Jakarta –
Buntut peningkatan penyalahgunaan ketamin, Badan Pengawas Obat dan Makanan (BPOM RI) mengkaji kemungkinan perubahan regulasi yang memungkinkan obat tersebut masuk ke dalam golongan psikotropika. Pasalnya, lebih dari 150 ribu vial ditemukan beredar dan digunakan tanpa resep dokter, meski termasuk obat keras.

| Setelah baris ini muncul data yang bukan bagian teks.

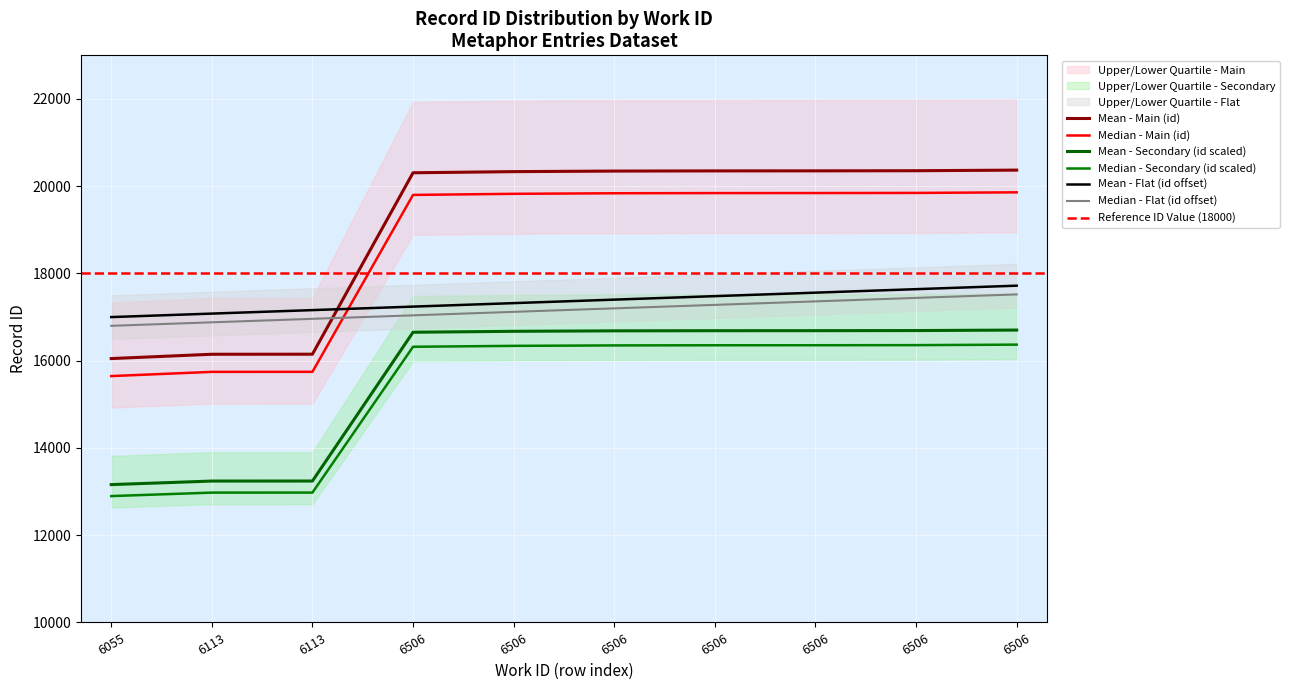

Reading left to right, what are all the values shown in this chart?

16049	16148	16149	20308	20334	20347	20351	20352	20355	20369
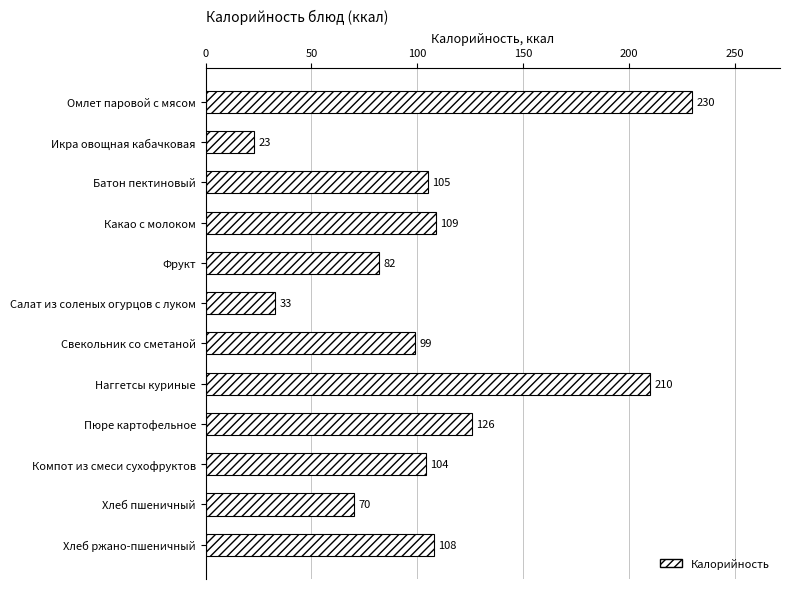

Reading bottom to top, transcribe all the data shown in this chart.

Хлеб ржано-пшеничный=108	Хлеб пшеничный=70	Компот из смеси сухофруктов=104	Пюре картофельное=126	Наггетсы куриные=210	Свекольник со сметаной=99	Салат из соленых огурцов с луком=33	Фрукт=82	Какао с молоком=109	Батон пектиновый=105	Икра овощная кабачковая=23	Омлет паровой с мясом=230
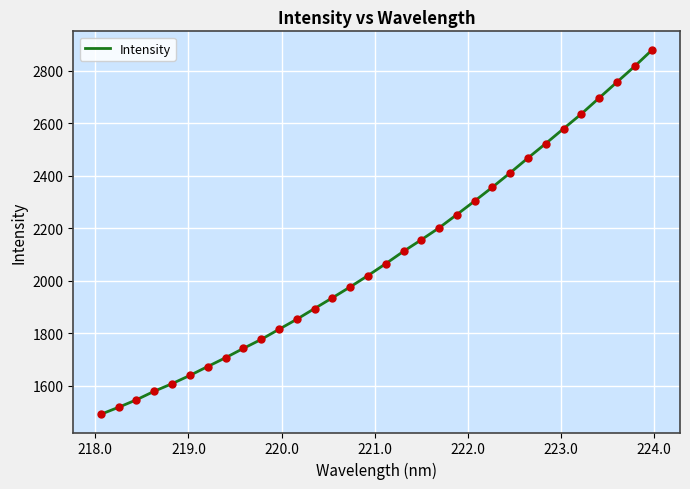

What is the greatest value displayed?

2879.8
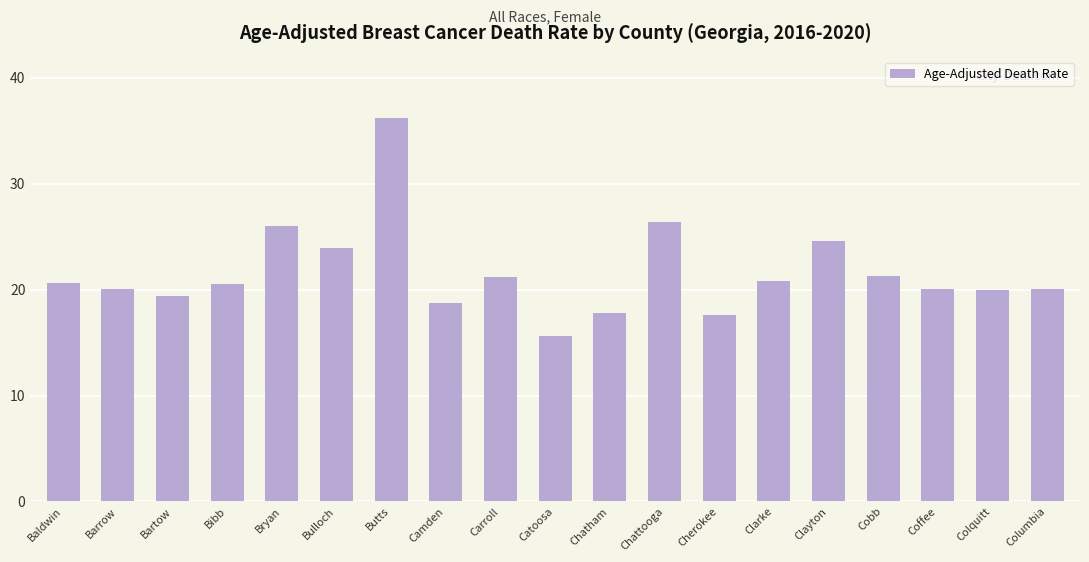

What is the ratio of the value at Baldwin to the value at Carroll?

1.0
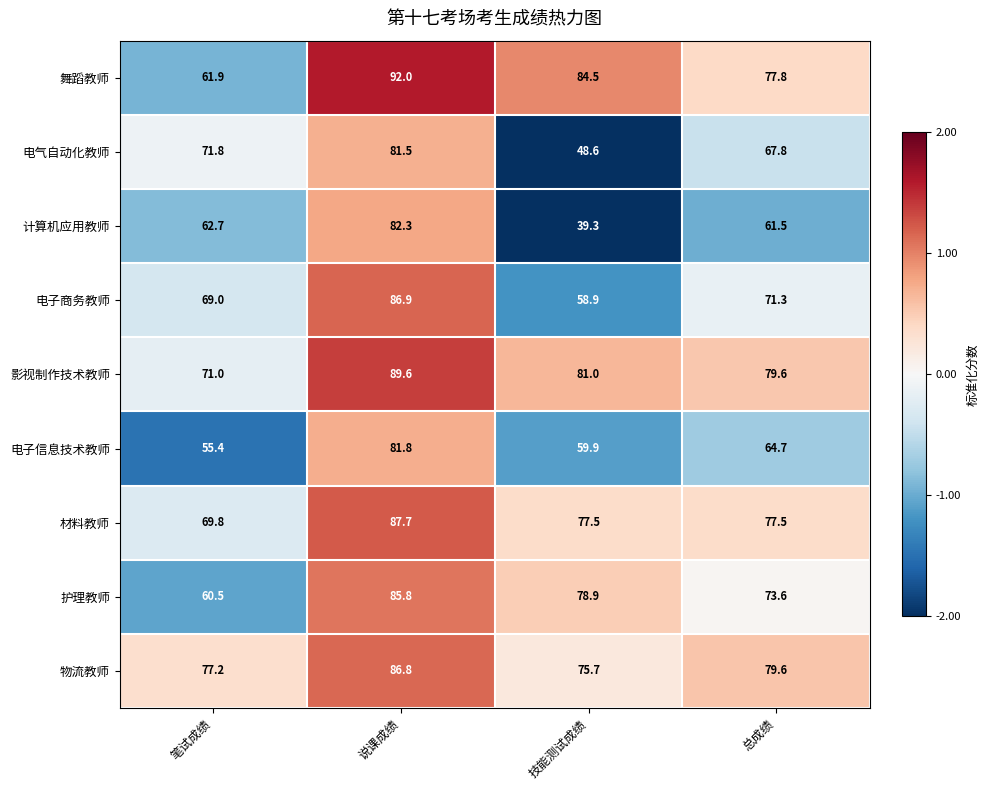

What is the average value of the 电子信息技术教师 series?

65.5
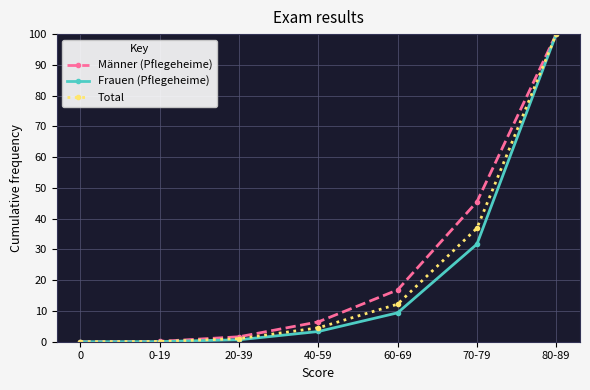

The value of Männer (Pflegeheime) at 70-79 is 45.5. True or false?

True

Peningkatan tersebut tercatat melampaui lebih dari 1.000 persen dibandingkan tren pada 2023 dengan ‘hanya’ sekitar 3 ribu vial. Semakin banyak penyalahgunaan ketamin suntik dengan tujuan mendapatkan efek euphoria, halusinasi, selayaknya narkoba.
“Selama ini dia hanya masuk untuk obat keras saja, sebagai obat bius, prinsipnya sebetulnya secara ilmu farmakologi, termasuk psikotropika, tetapi aturan kita belum sampai situ,” beber Taruna dalam konferensi pers Jumat (6/12/2024).
“Ini akan kita usulkan ke Kementerian Kesehatan RI, karena domainnya ada di Kementerian terkait, bukan di BPOM RI,” lanjutnya.
BPOM RI tengah mengkaji lebih lanjut bagaimana obat-obatan tersebut bisa banyak keluar melalui apotek, tanpa indikasi yang jelas. “Obat-obat ini dia ada yang lewat apotek, ada juga yang tidak lewat apotek, tetapi tetap tidak seharusnya itu keluar,” bebernya.
“Itu yang kita investigasi sekarang. BPOM RI tidak segan-segan memberikan sanksi tegas pidana bagi pelaku usaha yang tidak memenuhi ketentuan peraturan perundang-undangan,” sambung dia.
Sudah ada 17 pelaku usaha kefarmasian yang layanan apoteknya dihentikan sementara, dari temuan 65 apotek dengan indikasi pelanggaran.